Exercise description: Return every line of the data that contains the string "Profile".

(Items from a data source)

▼▼▼

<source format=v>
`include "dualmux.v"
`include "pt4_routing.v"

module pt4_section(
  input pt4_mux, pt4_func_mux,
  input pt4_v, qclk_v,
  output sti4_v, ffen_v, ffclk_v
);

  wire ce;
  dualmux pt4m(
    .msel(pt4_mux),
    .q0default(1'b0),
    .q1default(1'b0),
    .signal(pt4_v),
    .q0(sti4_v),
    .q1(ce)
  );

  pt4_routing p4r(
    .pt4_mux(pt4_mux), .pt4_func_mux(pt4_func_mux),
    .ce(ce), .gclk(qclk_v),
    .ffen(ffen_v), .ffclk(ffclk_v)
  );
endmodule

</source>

▲▲▲
▼▼▼

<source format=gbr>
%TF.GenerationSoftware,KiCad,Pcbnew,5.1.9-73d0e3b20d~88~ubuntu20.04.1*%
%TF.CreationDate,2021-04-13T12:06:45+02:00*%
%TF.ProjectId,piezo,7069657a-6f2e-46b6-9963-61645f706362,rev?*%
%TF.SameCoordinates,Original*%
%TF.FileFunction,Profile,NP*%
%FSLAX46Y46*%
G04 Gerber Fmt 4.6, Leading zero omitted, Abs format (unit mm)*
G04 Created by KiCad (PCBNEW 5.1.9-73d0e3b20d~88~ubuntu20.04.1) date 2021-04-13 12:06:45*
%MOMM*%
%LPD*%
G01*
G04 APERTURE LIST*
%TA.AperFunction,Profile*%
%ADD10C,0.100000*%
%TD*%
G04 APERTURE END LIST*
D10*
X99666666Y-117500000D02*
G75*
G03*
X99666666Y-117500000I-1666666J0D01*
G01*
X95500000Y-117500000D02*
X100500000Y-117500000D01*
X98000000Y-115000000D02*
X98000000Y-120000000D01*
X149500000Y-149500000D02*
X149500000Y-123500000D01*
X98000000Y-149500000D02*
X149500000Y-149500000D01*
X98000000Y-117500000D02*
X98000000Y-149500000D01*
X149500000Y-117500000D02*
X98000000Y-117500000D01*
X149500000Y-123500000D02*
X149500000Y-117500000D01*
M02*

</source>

▲▲▲

Task output:
%TF.FileFunction,Profile,NP*%
%TA.AperFunction,Profile*%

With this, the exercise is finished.